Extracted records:
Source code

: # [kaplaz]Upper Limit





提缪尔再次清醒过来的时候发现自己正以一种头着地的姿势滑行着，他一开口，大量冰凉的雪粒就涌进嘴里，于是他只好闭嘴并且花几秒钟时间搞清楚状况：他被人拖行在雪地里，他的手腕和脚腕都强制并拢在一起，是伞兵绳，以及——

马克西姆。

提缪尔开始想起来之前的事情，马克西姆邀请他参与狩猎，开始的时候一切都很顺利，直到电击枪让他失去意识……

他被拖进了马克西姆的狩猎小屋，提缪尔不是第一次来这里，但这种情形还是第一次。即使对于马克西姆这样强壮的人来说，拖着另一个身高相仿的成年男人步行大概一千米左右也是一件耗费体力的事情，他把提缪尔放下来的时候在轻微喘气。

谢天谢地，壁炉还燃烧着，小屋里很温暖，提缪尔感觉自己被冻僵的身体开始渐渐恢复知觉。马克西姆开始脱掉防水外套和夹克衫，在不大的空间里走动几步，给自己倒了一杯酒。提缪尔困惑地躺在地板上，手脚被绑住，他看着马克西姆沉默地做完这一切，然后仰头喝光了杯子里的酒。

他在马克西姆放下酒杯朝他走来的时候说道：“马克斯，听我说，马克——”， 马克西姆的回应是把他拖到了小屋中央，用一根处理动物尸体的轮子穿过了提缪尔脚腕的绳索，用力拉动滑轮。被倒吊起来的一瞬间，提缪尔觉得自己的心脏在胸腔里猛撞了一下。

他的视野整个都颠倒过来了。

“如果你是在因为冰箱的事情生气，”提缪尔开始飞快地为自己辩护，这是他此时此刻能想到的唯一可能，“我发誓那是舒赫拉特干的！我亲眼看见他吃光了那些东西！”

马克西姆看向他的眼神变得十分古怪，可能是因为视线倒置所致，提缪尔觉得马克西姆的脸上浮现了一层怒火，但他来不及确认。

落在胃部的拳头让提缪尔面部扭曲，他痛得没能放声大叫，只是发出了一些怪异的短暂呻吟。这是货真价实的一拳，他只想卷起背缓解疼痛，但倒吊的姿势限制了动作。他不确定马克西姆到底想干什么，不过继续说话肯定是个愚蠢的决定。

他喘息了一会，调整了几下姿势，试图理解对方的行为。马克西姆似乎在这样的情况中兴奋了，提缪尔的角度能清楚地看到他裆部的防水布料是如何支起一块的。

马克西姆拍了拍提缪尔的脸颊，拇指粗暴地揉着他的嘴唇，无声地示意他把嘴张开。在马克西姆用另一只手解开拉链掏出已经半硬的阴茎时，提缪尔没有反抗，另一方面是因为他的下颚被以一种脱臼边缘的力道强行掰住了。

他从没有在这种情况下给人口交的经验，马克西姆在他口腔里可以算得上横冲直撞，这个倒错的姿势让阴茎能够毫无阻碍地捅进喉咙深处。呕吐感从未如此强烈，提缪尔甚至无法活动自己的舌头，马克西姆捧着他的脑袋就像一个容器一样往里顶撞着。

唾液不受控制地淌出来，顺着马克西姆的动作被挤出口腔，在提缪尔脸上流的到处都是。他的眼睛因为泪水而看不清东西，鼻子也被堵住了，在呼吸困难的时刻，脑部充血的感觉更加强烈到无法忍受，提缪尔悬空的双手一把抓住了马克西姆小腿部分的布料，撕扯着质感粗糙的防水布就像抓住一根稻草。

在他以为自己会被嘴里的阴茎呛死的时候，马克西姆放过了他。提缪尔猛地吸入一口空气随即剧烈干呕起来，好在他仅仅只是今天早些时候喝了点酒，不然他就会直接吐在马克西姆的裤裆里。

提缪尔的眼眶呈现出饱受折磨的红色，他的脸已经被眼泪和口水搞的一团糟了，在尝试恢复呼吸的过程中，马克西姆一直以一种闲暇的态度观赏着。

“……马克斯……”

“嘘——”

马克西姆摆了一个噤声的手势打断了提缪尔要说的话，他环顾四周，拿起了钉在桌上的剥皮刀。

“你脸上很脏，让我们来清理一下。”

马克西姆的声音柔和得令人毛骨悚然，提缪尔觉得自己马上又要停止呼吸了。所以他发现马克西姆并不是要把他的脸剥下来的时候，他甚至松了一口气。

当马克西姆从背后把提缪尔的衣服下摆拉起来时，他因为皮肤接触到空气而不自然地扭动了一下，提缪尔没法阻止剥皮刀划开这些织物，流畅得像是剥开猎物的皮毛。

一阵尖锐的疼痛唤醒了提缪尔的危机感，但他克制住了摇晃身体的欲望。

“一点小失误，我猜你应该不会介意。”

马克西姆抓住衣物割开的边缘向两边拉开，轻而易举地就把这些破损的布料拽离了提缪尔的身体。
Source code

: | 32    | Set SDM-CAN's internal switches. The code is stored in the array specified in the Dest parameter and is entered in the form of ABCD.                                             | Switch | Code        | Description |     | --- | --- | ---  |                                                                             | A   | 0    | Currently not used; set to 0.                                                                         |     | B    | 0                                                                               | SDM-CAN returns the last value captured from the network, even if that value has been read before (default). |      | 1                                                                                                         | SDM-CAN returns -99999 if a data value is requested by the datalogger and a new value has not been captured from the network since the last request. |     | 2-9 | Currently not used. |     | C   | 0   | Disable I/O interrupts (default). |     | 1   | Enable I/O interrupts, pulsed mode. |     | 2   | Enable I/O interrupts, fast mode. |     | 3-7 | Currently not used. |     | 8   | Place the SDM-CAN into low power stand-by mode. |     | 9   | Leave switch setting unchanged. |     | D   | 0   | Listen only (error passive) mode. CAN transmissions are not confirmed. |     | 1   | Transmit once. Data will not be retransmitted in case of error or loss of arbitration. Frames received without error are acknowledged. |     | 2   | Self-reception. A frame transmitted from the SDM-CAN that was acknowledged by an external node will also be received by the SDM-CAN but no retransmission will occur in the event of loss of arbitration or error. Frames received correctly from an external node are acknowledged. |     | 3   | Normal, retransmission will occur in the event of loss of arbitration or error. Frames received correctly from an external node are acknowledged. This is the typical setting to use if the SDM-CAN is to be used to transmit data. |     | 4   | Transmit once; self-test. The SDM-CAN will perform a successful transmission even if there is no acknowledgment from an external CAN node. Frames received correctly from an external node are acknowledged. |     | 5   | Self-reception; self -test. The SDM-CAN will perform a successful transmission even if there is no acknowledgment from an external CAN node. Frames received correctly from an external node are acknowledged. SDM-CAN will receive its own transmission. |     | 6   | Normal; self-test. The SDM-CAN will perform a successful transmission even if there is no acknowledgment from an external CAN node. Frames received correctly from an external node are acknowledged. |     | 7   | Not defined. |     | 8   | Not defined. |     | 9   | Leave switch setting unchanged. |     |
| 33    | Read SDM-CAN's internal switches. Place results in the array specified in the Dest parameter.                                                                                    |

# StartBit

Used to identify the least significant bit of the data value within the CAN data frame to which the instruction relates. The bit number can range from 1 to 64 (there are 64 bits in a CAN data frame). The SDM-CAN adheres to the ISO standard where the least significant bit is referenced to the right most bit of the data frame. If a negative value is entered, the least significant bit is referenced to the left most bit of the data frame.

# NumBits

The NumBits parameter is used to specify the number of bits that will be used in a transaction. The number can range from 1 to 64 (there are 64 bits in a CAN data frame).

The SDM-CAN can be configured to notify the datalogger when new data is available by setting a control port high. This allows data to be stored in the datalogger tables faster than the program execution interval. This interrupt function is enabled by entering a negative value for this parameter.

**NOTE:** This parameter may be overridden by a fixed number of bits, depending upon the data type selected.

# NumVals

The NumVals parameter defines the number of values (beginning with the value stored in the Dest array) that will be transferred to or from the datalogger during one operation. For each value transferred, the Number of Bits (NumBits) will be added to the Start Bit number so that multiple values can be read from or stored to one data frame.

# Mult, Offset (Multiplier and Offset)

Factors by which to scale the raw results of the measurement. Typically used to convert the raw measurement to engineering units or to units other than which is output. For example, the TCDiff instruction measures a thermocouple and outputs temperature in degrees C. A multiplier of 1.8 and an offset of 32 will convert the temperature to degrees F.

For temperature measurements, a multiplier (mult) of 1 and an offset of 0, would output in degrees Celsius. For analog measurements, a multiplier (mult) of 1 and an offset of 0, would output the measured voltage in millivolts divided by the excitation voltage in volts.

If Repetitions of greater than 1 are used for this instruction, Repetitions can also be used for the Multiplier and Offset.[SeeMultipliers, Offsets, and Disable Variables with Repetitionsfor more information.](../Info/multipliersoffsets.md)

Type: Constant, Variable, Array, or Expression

(WHAT IS EXPECTED): Your answer should be each line from the entries that includes the string "NumVals".

(SOLUTION FOR THIS PROBLEM):
# NumVals
The NumVals parameter defines the number of values (beginning with the value stored in the Dest array) that will be transferred to or from the datalogger during one operation. For each value transferred, the Number of Bits (NumBits) will be added to the Start Bit number so that multiple values can be read from or stored to one data frame.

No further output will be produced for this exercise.